Prompt:
Of the lines in the material below, print only those from the one containing "pyautogui.moveTo(604, 232)" to the one containing "pyautogui.click(167, 16)", ends included, exactly as written and without pictures.

*** Opening of Task inputs ***

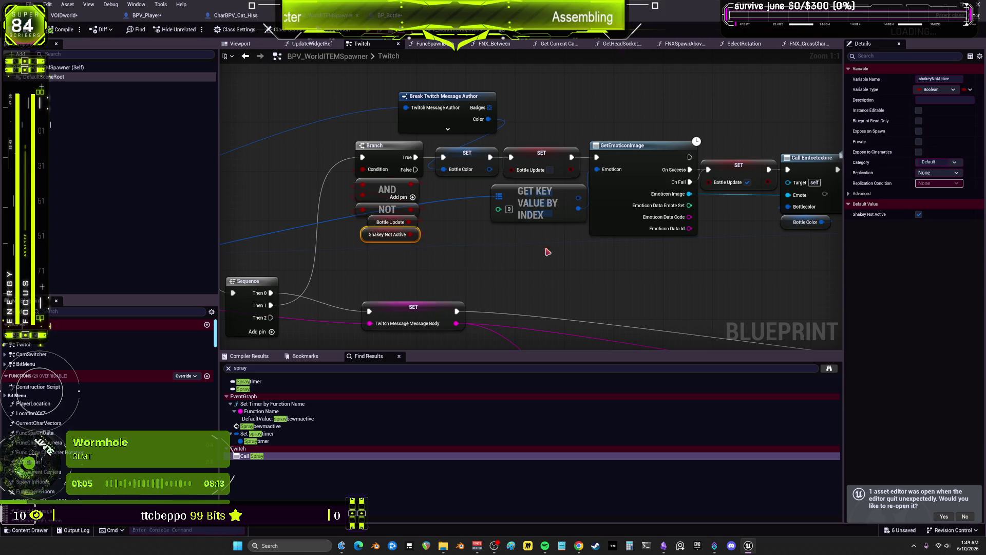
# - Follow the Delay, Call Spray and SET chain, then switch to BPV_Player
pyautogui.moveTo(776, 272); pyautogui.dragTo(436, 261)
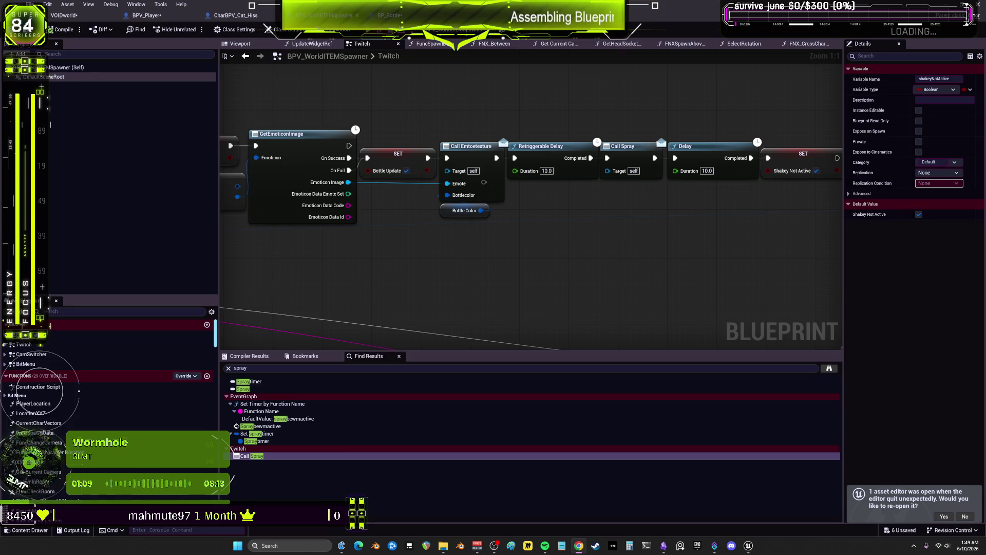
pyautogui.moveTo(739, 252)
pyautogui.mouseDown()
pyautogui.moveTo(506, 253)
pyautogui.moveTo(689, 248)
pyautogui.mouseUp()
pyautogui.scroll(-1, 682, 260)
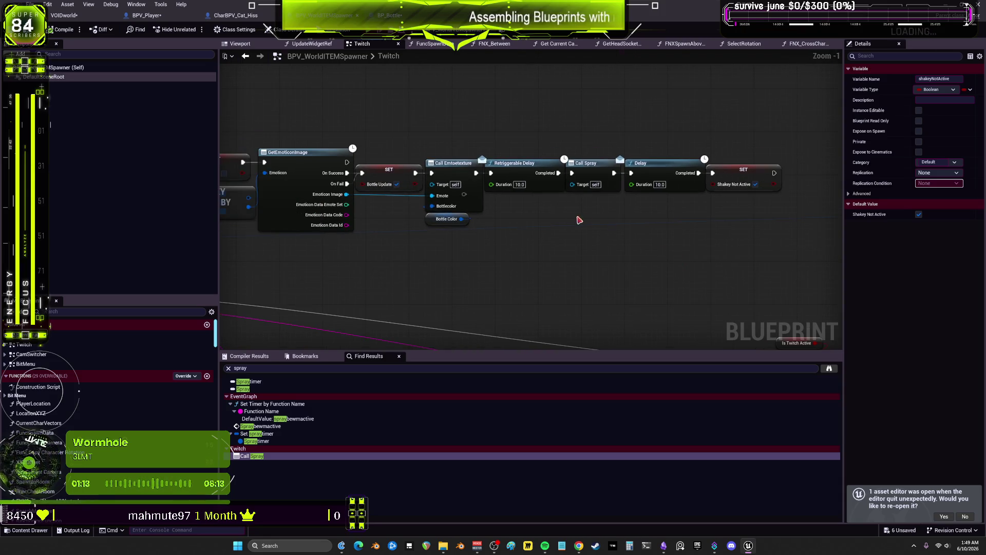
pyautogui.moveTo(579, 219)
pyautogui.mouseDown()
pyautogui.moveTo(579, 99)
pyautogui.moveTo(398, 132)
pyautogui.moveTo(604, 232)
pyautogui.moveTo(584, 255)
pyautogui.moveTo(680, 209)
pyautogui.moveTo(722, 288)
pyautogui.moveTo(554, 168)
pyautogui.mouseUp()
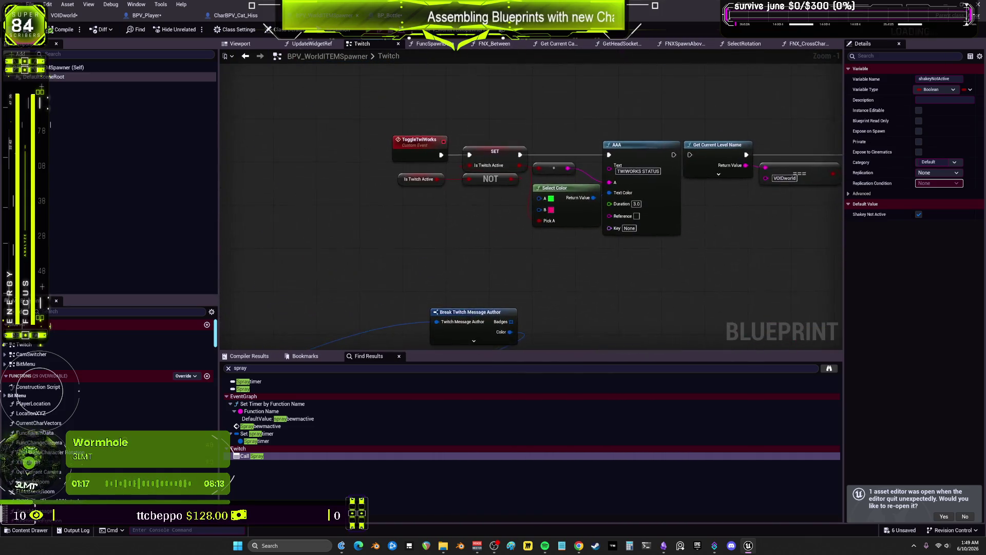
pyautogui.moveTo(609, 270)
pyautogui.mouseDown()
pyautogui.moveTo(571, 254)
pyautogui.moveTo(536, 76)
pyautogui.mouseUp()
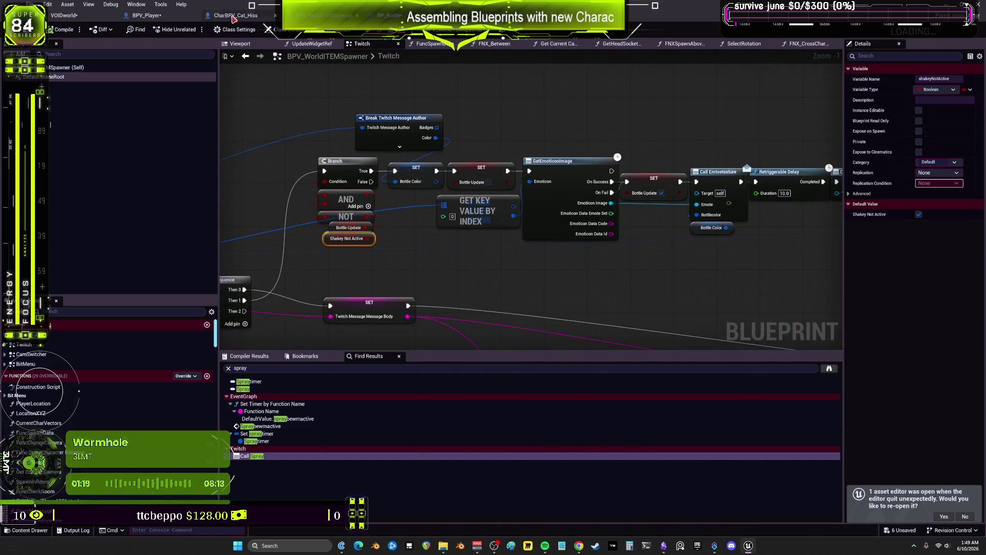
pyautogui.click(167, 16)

*** Close of Task inputs ***
*** Opening of Task inputs ***

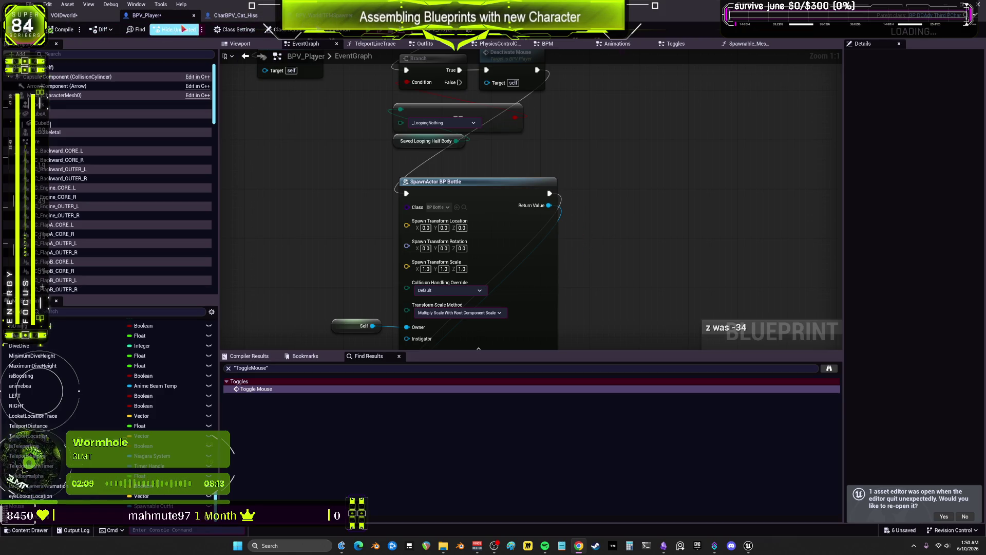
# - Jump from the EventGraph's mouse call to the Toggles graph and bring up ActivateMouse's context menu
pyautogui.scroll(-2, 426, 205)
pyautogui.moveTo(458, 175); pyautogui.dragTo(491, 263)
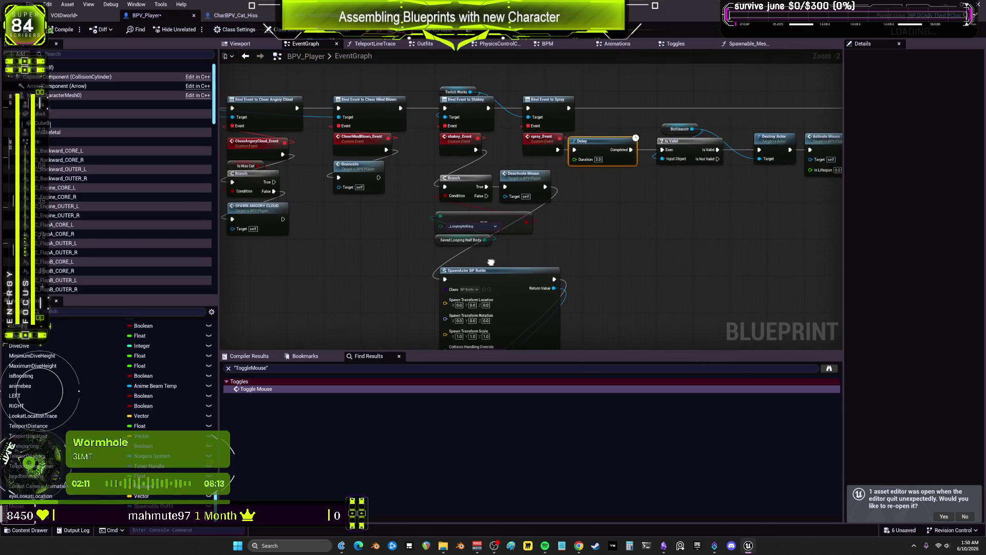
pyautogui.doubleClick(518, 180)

*** Close of Task inputs ***

Result:
pyautogui.moveTo(604, 232)
pyautogui.moveTo(584, 255)
pyautogui.moveTo(680, 209)
pyautogui.moveTo(722, 288)
pyautogui.moveTo(554, 168)
pyautogui.mouseUp()
pyautogui.moveTo(609, 270)
pyautogui.mouseDown()
pyautogui.moveTo(571, 254)
pyautogui.moveTo(536, 76)
pyautogui.mouseUp()
pyautogui.click(167, 16)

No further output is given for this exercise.